Stocks saw some volatility over the course of the trading day on Wednesday but eventually ended the session mostly lower amid lingering uncertainty about the financial situation in Europe. Profit taking may also have contributed to the pullback by the markets.
The major averages edged up off their worst levels going into the close but remained stuck in the red. The Dow fell 97.33 points or 0.8 percent to 12,780.95, the Nasdaq dropped 16.00 points or 0.6 percent to 2,915.83 and the S&P 500 slid 7.27 points or 0.5 percent to 1,343.23.
Remarks from Chinese officials contributed to early strength among stocks, with Chinese Premier Wen Jiabao saying his country would continue to invest in European government debt to help resolve the ongoing debt crisis.
People's Bank of China Governor Zhou Xiaochuan echoed the remarks made by Wen and expressed confidence that the challenges faced by Europe can be resolved.
However, buying interest waned amid lingering concerns about Greece, with reports suggesting that the second bailout for the debt-plagued nation could be delayed.
While the Nasdaq reached an eleven-year intraday high in late morning trading, tech-heavy index pulled back over the course of the afternoon.
Apple (AAPL) helped to drag the Nasdaq lower, with the tech giant tumbling by 2.3 percent after reaching a new record intraday. With the drop, Apple pulled back below $500 a share.
In U.S. economic news, the New York Federal Reserve released a report showing that regional manufacturing activity continued to expand in the month of February, with the index of activity in the sector rising to its highest level in more than a year.

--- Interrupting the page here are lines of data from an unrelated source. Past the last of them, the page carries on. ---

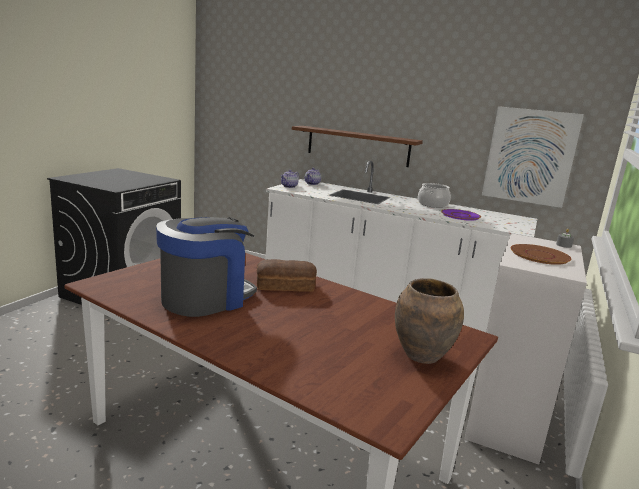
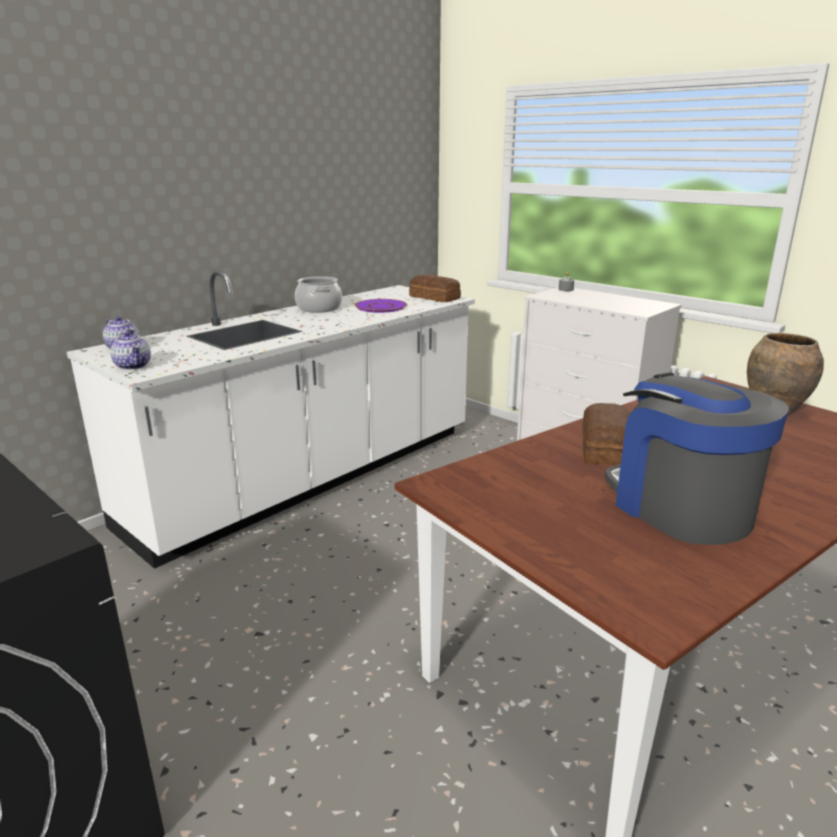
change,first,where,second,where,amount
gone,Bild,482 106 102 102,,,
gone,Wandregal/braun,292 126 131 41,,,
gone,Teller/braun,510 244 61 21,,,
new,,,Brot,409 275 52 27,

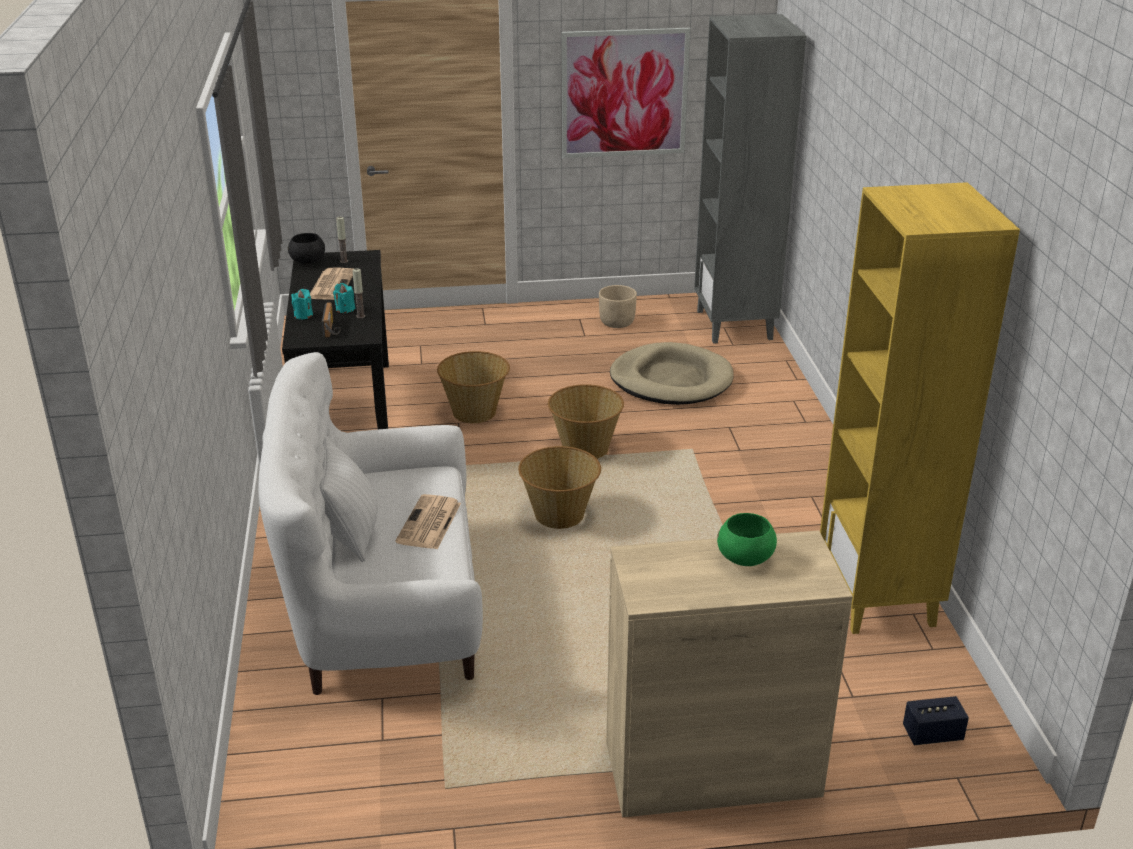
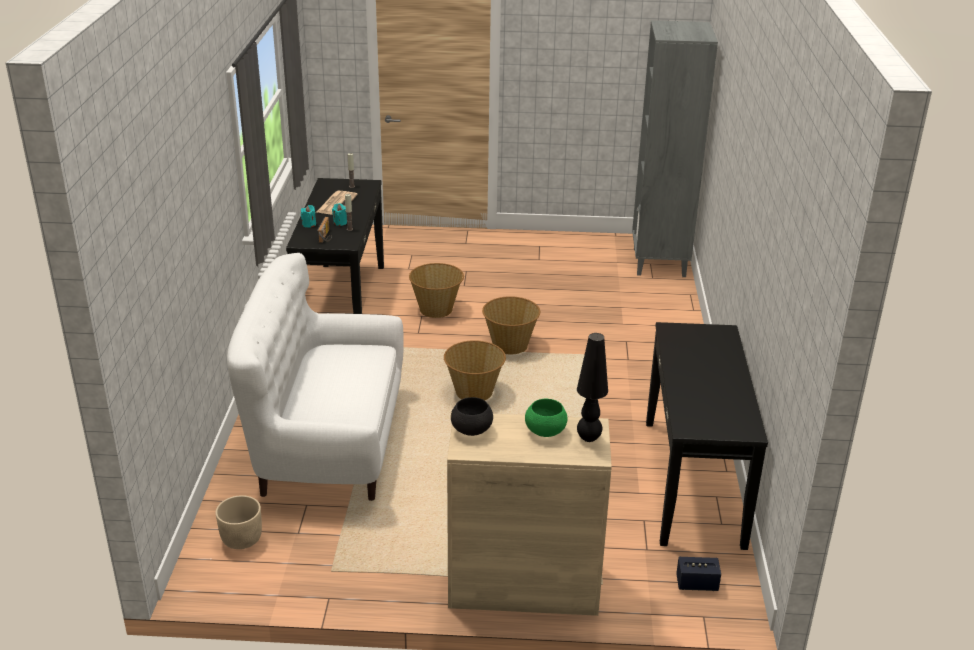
change,first,where,second,where,amount
gone,Bild,562 28 128 130,,,
swapped,Bücherregal/gelb,820 182 200 452,Konsolentisch/schwarz,646 322 122 228,
shifted,Schüssel/schwarz,288 233 37 31,,451 397 42 39,
shifted,Pflanzkübel/beige,599 285 38 43,,215 495 47 54,
gone,Hundebett/beige,610 342 124 63,,,
gone,Kissen/weiß,319 436 59 126,,,
gone,Zeitung,395 494 66 55,,,
new,,,Tischlampe/schwarz,577 333 31 109,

A separate report from the Federal Reserve showed that U.S. industrial production came in unchanged in January, as an increase in manufacturing output was offset by declines in mining and utilities output.
The National Association of Home Builders also released a report showing that homebuilder confidence increased for the fifth consecutive month in February, with the index of homebuilder confidence jumping to its highest level in more than four years.
Meanwhile, shares of Kellogg (K) rose by 5.1 percent after the cereal maker announced that it has entered into an agreement to acquire Procter & Gamble's (PG) Pringles business for $2.7 billion in cash. With the gain, Kellogg set a three-month closing high.
Railroad stocks turned in some of the market's worst performances on the day, dragging the Dow Jones Railroads Index down by 3.3 percent. With the loss, the index ended the session at its worst closing level in well over a month.
Within the railroad sector, Kansas City Southern (KSU) and Greenbrier (GBX) posted notable losses, falling by 3.8 percent and 3.9 percent, respectively.
Significant weakness was also visible among steel stocks, as reflected by the 1.9 percent loss posted by the NYSE Arca Steel Index. Universal Stainless (USAP) helped to lead the steel sector lower, tumbling by 6.5 percent.
While trucking, airline, and oil service stocks also came under pressure on the day, networking and health insurance stocks saw considerable strength.
In overseas trading, stock markets across the Asia-Pacific region showed strong moves to the upside during trading on Wednesday. Japan's Nikkei 225 Index surged up by 2.3 percent, while Hong Kong's Hang Seng Index jumped 2.1 percent.
Meanwhile, the major European markets turned mixed over the course of the trading day. While the U.K.'s FTSE 100 Index edged down by 0.1 percent, the French CAC 40 Index and the German DAX Index both ended the day up by 0.4 percent.
In the bond market, treasuries showed a lack of direction on the day, eventually ending the session roughly flat. The yield on the benchmark ten-year note, which moves opposite of its price, edged up by less than a basis point to 1.931 percent.
Traders are likely to keep a close eye on the latest news out of Europe on Thursday, although trading could also be impacted by the release of U.S. reports on jobless claims, housing starts, and producer prices. Federal Reserve Chairman Ben Bernanke is also due to speak at a FDIC conference.